╭─ Data provided

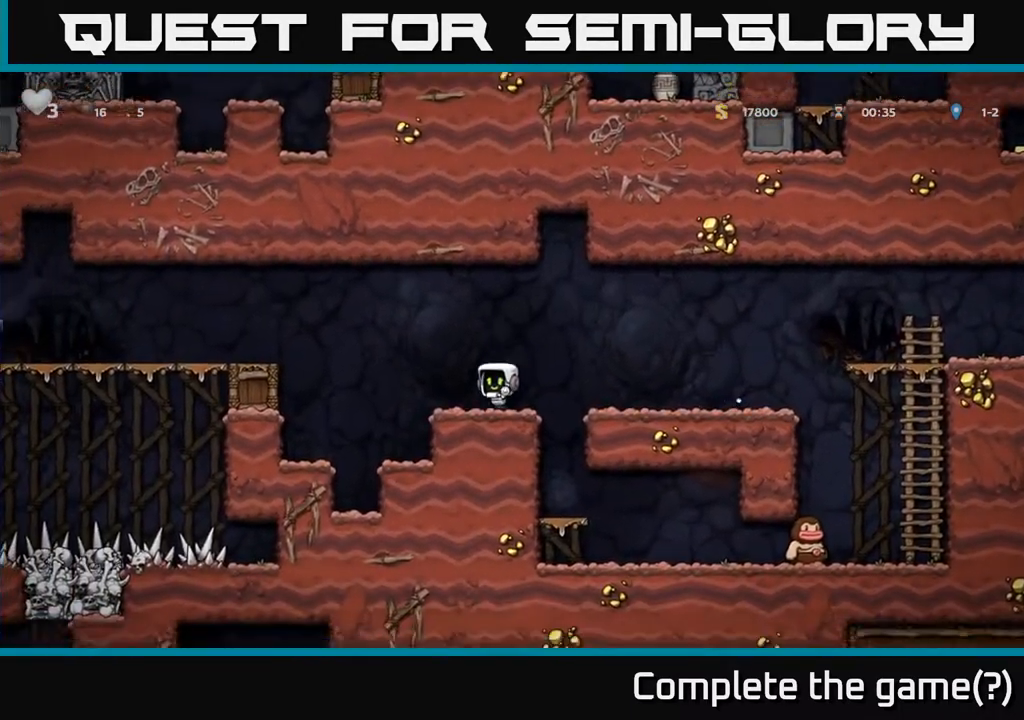
{"buttons": ["DPAD_LEFT"], "left_stick": "center", "right_stick": "center", "events": [[150, "A", "down"], [500, "A", "up"]]}
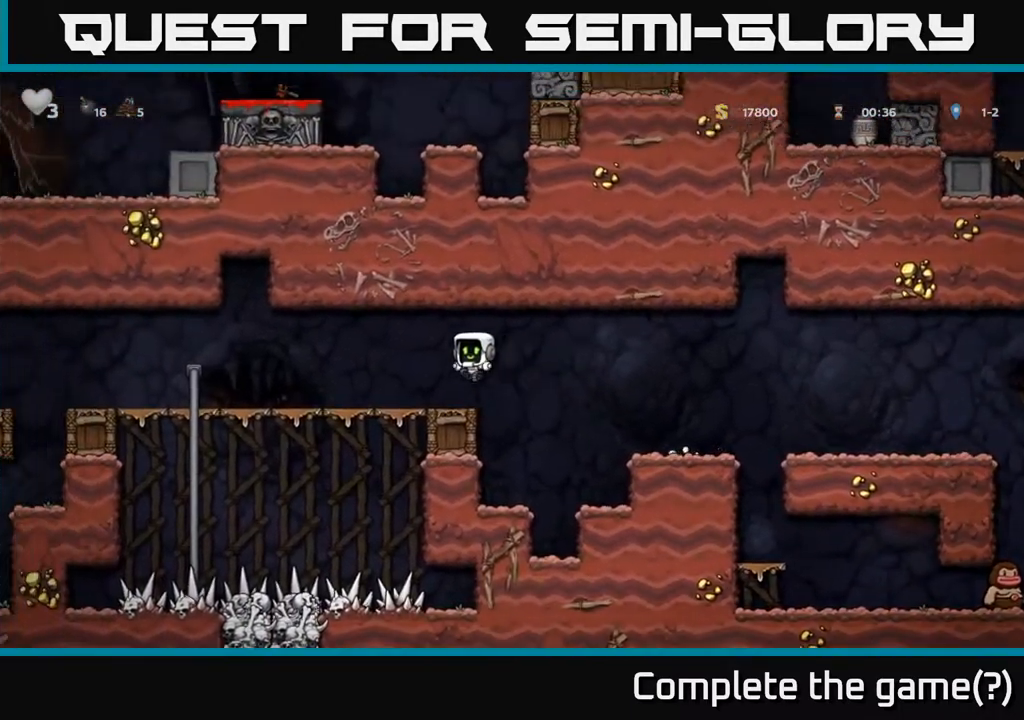
{"buttons": ["DPAD_UP"], "left_stick": "center", "right_stick": "center", "events": [[50, "DPAD_UP", "down"], [67, "DPAD_LEFT", "up"]]}
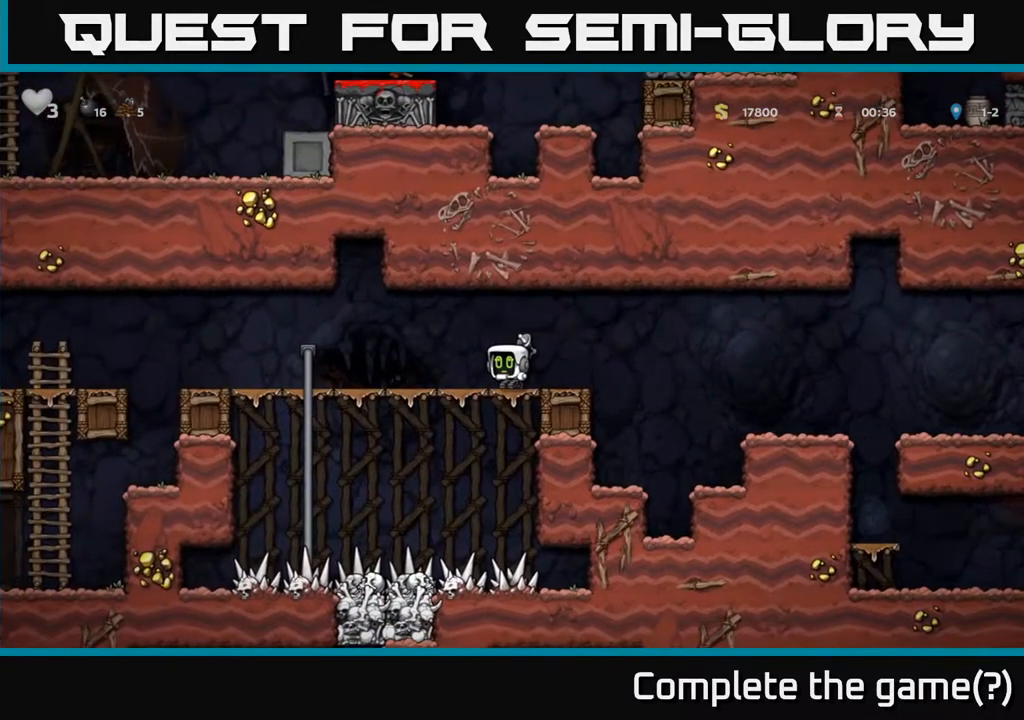
{"buttons": ["DPAD_UP"], "left_stick": "center", "right_stick": "center", "events": []}
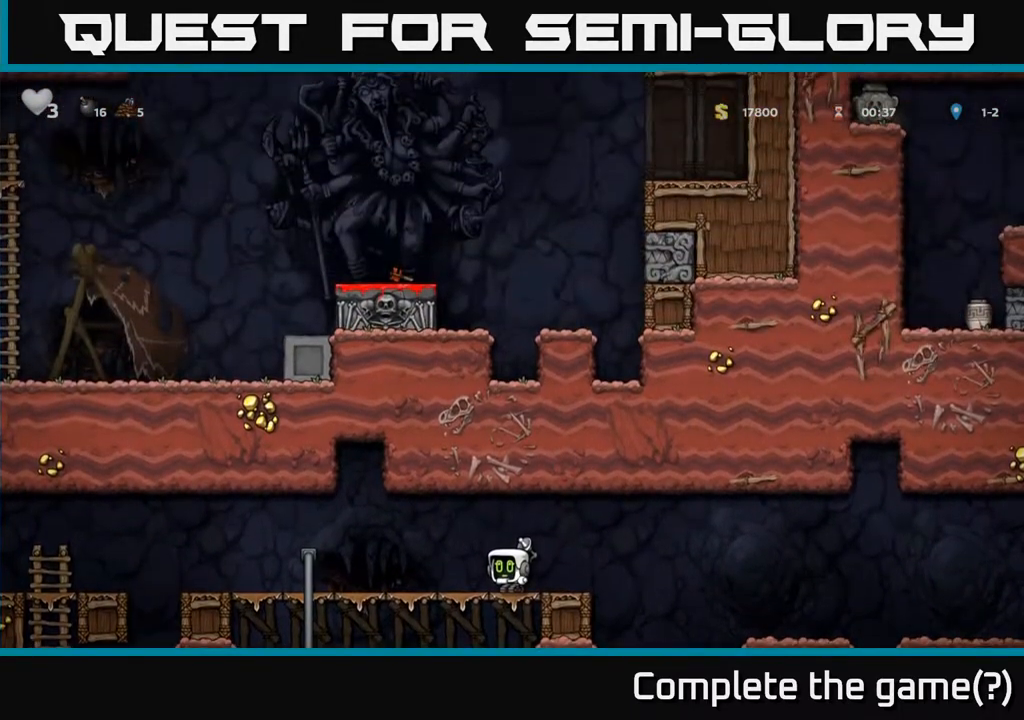
{"buttons": ["DPAD_LEFT"], "left_stick": "center", "right_stick": "center", "events": [[267, "DPAD_LEFT", "down"], [283, "DPAD_UP", "up"]]}
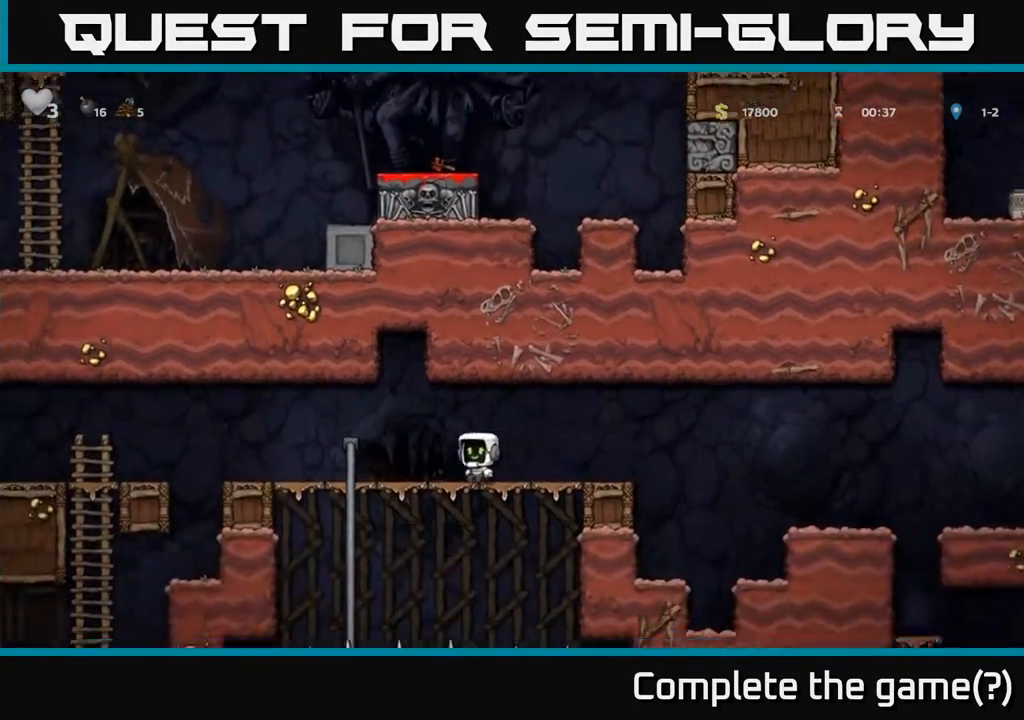
{"buttons": ["DPAD_LEFT"], "left_stick": "center", "right_stick": "center", "events": []}
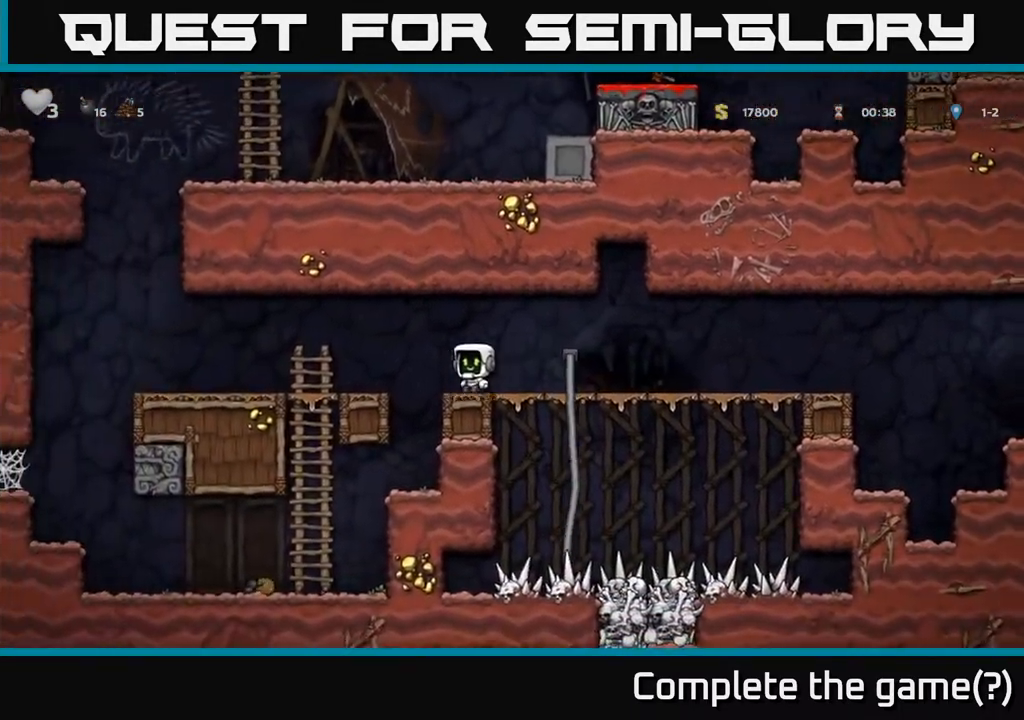
{"buttons": ["DPAD_LEFT"], "left_stick": "center", "right_stick": "center", "events": [[33, "A", "down"], [117, "A", "up"]]}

╰─

# Problem statement
In the copy, include no pictures; otherwise transcribe the entries exactly.

# Answer for the task
{"buttons": ["DPAD_LEFT"], "left_stick": "center", "right_stick": "center", "events": [[150, "A", "down"], [500, "A", "up"]]}
{"buttons": ["DPAD_UP"], "left_stick": "center", "right_stick": "center", "events": [[50, "DPAD_UP", "down"], [67, "DPAD_LEFT", "up"]]}
{"buttons": ["DPAD_UP"], "left_stick": "center", "right_stick": "center", "events": []}
{"buttons": ["DPAD_LEFT"], "left_stick": "center", "right_stick": "center", "events": [[267, "DPAD_LEFT", "down"], [283, "DPAD_UP", "up"]]}
{"buttons": ["DPAD_LEFT"], "left_stick": "center", "right_stick": "center", "events": []}
{"buttons": ["DPAD_LEFT"], "left_stick": "center", "right_stick": "center", "events": [[33, "A", "down"], [117, "A", "up"]]}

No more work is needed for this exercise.